High Altitude Chamber Training

While Coast does not offer high altitude training, it is a great element to discuss while pursuing a career in aviation. This write up will discuss the basics of why high altitude training is important and what you would be learning. Topics covered during a standard course consist of Physics of the Atmosphere, Respiration/Circulation, Hypoxia/Hyperventilation, Trapped Gas Problems, Evolved Gas Disorders, Vision, and Human Factors. The altitude chamber flight profile for a standard course consists of a FAA Type I profile to 25,000′. After each person experiences his or her individual hypoxia symptoms at this altitude, descent is made to 18,000′ where they undergo a Loss of Night Vision Acuity demonstration.

Students taking an enhanced course might receive additional academics that include Spatial Disorientation, Spatial Disorientation (Detailed), Cabin Pressurization, Acceleration, and Noise and Vibration. Enhanced course students receive all the features of the Standard FAA Type I flight profile, with the addition of being given an opportunity to experience an insidious onset of their hypoxia symptoms during a slow ascent from 10K’ to 18K’. At the end of this flight, each student would receive a rapid decompression. This decompression is a very valuable and necessary experience for personnel that are currently flying pressurized aircraft, or will be in the future.

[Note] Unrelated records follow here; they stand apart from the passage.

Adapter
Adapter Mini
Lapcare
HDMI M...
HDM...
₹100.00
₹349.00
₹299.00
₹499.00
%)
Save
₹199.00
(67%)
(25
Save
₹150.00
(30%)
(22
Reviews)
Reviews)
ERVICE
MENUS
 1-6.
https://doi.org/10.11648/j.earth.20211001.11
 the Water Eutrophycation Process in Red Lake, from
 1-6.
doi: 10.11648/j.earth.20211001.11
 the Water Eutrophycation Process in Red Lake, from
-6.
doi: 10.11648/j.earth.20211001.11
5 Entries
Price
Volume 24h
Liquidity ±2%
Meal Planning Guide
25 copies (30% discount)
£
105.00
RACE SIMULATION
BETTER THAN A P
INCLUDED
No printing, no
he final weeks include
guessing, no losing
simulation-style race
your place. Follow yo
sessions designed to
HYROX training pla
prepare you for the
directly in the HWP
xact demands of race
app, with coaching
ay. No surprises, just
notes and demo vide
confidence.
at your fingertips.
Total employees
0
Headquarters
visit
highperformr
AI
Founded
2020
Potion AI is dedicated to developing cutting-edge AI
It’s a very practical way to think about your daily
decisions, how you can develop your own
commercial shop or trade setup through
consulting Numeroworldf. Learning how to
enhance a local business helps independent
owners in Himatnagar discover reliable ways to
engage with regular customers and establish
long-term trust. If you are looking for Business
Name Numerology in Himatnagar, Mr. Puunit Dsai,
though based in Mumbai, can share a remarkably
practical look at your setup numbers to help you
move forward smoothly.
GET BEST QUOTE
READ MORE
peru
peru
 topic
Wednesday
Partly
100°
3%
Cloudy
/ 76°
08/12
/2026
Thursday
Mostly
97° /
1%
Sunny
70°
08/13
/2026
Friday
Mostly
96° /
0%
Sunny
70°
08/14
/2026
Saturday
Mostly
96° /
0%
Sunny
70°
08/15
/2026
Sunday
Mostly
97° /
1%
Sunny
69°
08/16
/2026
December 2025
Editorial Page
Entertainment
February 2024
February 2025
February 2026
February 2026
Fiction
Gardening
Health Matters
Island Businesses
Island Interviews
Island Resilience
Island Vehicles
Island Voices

Without proper training in an altitude chamber it is impossible to determine how you will react to an in-flight situation that includes hypoxic conditions. The only place you can experience decompression, and your own unique hypoxia symptoms, is in the safe and controlled environment of an altitude chamber. No matter how many books you read that describe hypoxia symptoms, you will not be prepared or safe until you actually experience it yourself. Your TUC (Time of Useful Consciousness) following a loss of pressurization at altitudes above 35,000 feet, can be as short as 5 seconds before you pass out!!!

Altitude chamber training equips you with the knowledge and practical experience to be able to recognize and prevent unfortunate events. While this training is not easy to find because of the expensive equipment required, the University of Phoenix is one of the few that offers this valuable program.

Hypoxia: A Serious Threat to Aviation Safety

Hypoxia is the condition that occurs when the body does not obtain substantial oxygen. Lack of oxygen is one of the most dangerous conditions at high altitudes, especially when coupled with inadequate pressure and/or temperatures. When a pilot inhales air at high altitudes, there is not enough pressure to force sufficient amounts of oxygen to the lungs, causing the function of various organs, including the brain, to be impaired.

Hypoxia is difficult to detect and, unfortunately, the nature of hypoxia makes the pilot the poorest judge of when it occurs. The first symptoms of oxygen deficiency resemble mild intoxication from alcohol. Most humans are completely unaware of this state of affairs and ‘believe’ they are fully conscious, when in actual fact they are in a comatose state.

The following suggestions can prevent hypoxia from getting a foot in your door:

  1. Carry oxygen and use it before you start to become hypoxic. Measure your oxygen needs by the altimeter. Use oxygen on every flight above 12,500 feet.
  2. If you do not count on a supplemental oxygen source, do not fly above 12,500 feet. If bad weather is in your course, avoid it by going around instead of climbing to higher altitudes.
  3. Pilots who are older, overweight, or smoke heavily should limit themselves to a ceiling of 10,000 feet flying levels unless supplemental oxygen is available.
  4. Use oxygen on long flights at or above 10,000 feet.
  5. Use oxygen on night flights at or above 5,000 feet.
  6. When using oxygen breathe normally. Extremely deep oxygen breathing can also cause loss of consciousness.

Besides the aforementioned recommendations, if you want to be a modern precautionary pilot you can carry a simple electronic instrument called pulse oximeter which clips on your fingertip, measures the oxygen saturation of the blood and instantly displays it on a tiny digital screen. It works as a “hypoxia tester” and could become your inseparable ally.